Strikeneck Fangworm

Fangworms are highly venomous eelsnakes only very distantly related to the larger and more conspicuous sea dragons. They are the more strongly adapted for life on land of the two groups, having paired pectoral digits and a simple "wrist" that aids in climbing on land, and they have no external gill openings. Throughout the ice age they were successful but small; like salamanders, they were adapted to live in damp places, and could respire through their skin in water or damp soil, while still retaining their single lung to rely on when on land.  

Five million years into the hothouse, a lack of former competition and a vastly larger world opened up to them is allowing these fish to diversify into new niches. For now, though, these roles remain largely fossorial; adapted to much cooler conditions, most fangworms still avoid the heat that lingers at the surface as best they can, and spend their lives below ground. Even so, species are already reaching larger sizes than ever before, such as the 32 inch long strikeneck fangworm of the upland plain, a robust predator of burrowing molodonts such as poppits. 

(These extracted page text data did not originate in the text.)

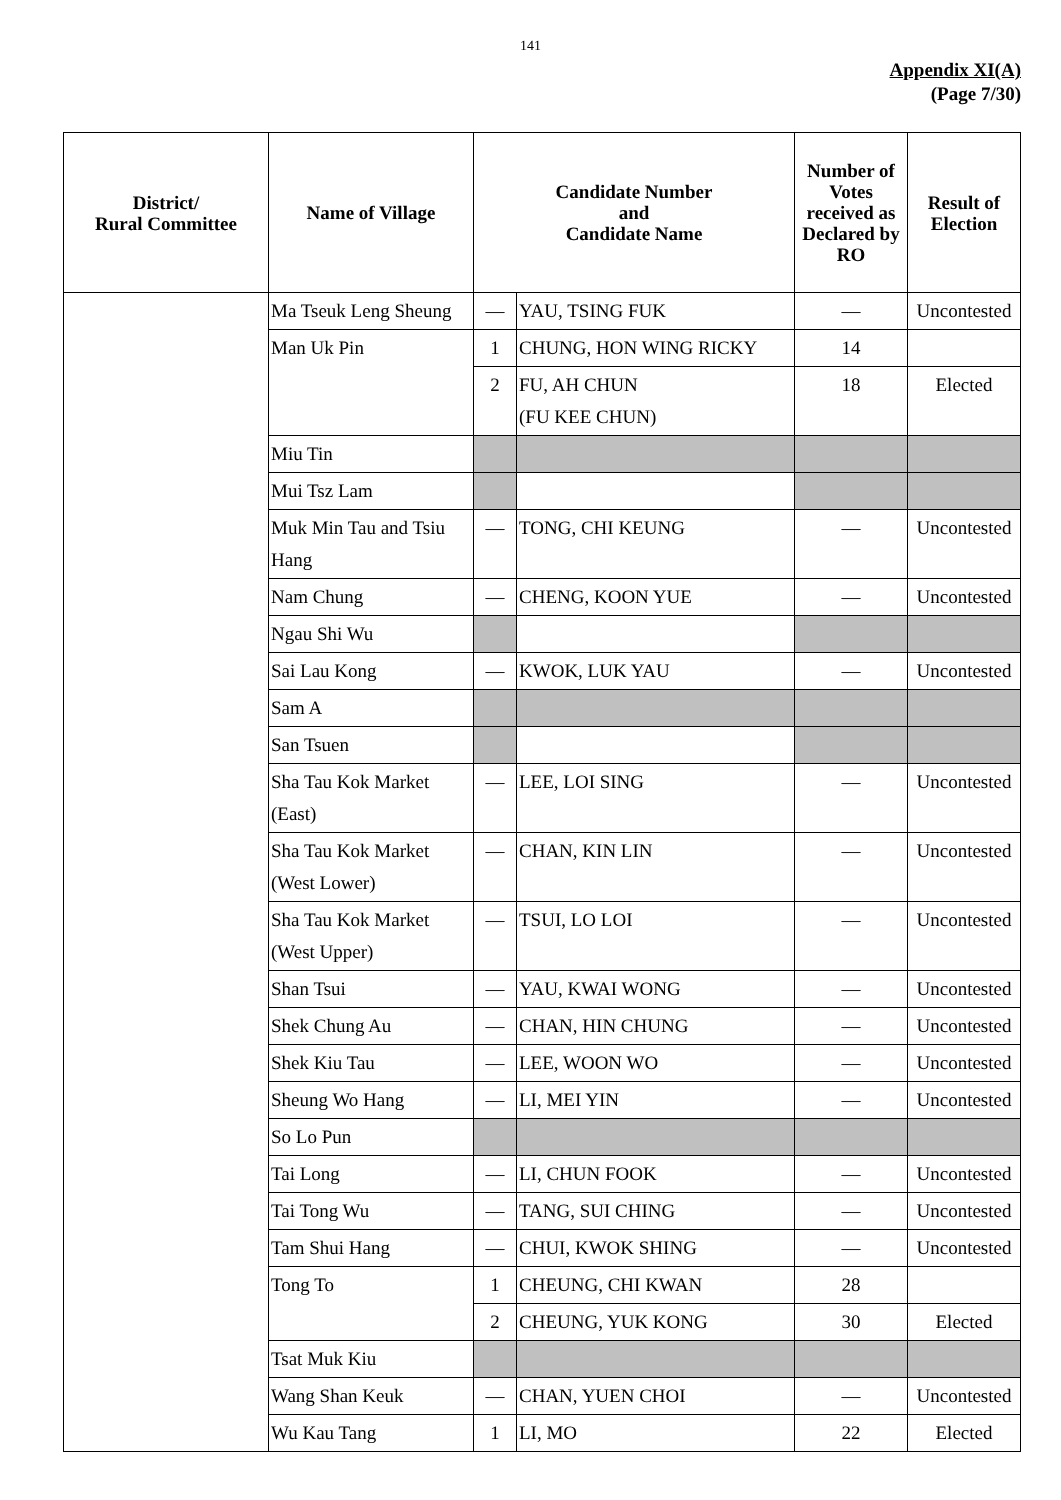141
Appendix XI(A)
(Page 7/30)
| District/ Rural Committee | Name of Village | Candidate Number and Candidate Name | | Number of Votes received as Declared by RO | Result of Election |
| --- | --- | --- | --- | --- | --- |
| | Ma Tseuk Leng Sheung | — | YAU, TSING FUK | — | Uncontested |
| | Man Uk Pin | 1 | CHUNG, HON WING RICKY | 14 | |
| | | 2 | FU, AH CHUN (FU KEE CHUN) | 18 | Elected |
| | Miu Tin | | | | |
| | Mui Tsz Lam | | | | |
| | Muk Min Tau and Tsiu Hang | — | TONG, CHI KEUNG | — | Uncontested |
| | Nam Chung | — | CHENG, KOON YUE | — | Uncontested |
| | Ngau Shi Wu | | | | |
| | Sai Lau Kong | — | KWOK, LUK YAU | — | Uncontested |
| | Sam A | | | | |
| | San Tsuen | | | | |
| | Sha Tau Kok Market (East) | — | LEE, LOI SING | — | Uncontested |
| | Sha Tau Kok Market (West Lower) | — | CHAN, KIN LIN | — | Uncontested |
| | Sha Tau Kok Market (West Upper) | — | TSUI, LO LOI | — | Uncontested |
| | Shan Tsui | — | YAU, KWAI WONG | — | Uncontested |
| | Shek Chung Au | — | CHAN, HIN CHUNG | — | Uncontested |
| | Shek Kiu Tau | — | LEE, WOON WO | — | Uncontested |
| | Sheung Wo Hang | — | LI, MEI YIN | — | Uncontested |
| | So Lo Pun | | | | |
| | Tai Long | — | LI, CHUN FOOK | — | Uncontested |
| | Tai Tong Wu | — | TANG, SUI CHING | — | Uncontested |
| | Tam Shui Hang | — | CHUI, KWOK SHING | — | Uncontested |
| | Tong To | 1 | CHEUNG, CHI KWAN | 28 | |
| | | 2 | CHEUNG, YUK KONG | 30 | Elected |
| | Tsat Muk Kiu | | | | |
| | Wang Shan Keuk | — | CHAN, YUEN CHOI | — | Uncontested |
| | Wu Kau Tang | 1 | LI, MO | 22 | Elected |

Strikeneck fangworms are named for a specialized neck which they use to quickly reach around tunnels and bite their prey, disabling it in moments with a virulent venom. The neck consists of two dozen small vertebrae ahead of the pectoral fins, each of them loosely connected by a springy ligament. The bones in the strikeneck's neck can be pulled apart with a unique set of muscles along either side of the backbone, elongating the neck to double its contracted length in an instant and giving this predator an advantage in quickly catching its prey as it slides down into its burrow. Except for its paired fangs, fangworms have short, pointed teeth, but these are extremely sharp, and the upper and lower teeth shear together like scissors to cut flesh; fangworms only rarely swallow food whole like their snake lookalikes, and usually chew their food before hand. Though they will readily eat prey of all sizes, this lets them consume animals which would be too large to otherwise fit down their mouths, which are unable to extend in width significantly wider than their skulls. It also lets them strip off the meat and discard the longer bones and the teeth of bigger prey, which have little nutritional benefit and if swallowed would only serve to reduce the maneuverability of the hunter as it slinks off to some sheltered alcove to digest.

Feeding in this way also allows the female to feed her young; very unusually for a fish, she makes a nest in which to give birth and returns to her infants daily for several weeks with portions of her kills, which she then neatly takes apart with her teeth into bite-sized gobbets for her young to consume. This gives them a great advantage versus other fangworms which do not practice such parental care, and means they can be much more developed when they do at last leave the nest and go out on their own in the world, less vulnerable to predators. For though fangworms are highly venomous, and even this species still advertises it with a bright orange belly, their most significant predators - the fast and sometimes immune snifflers - have also survived the ice age, and some have since become specialist "snake" hunters with incredible quick reflexes and a skill for killing even the deadliest of these creatures. With such enemies around, it is strongly advantageous that the strikeneck's young get as much of a head start in growth as possible before having to leave the safety of their burrows.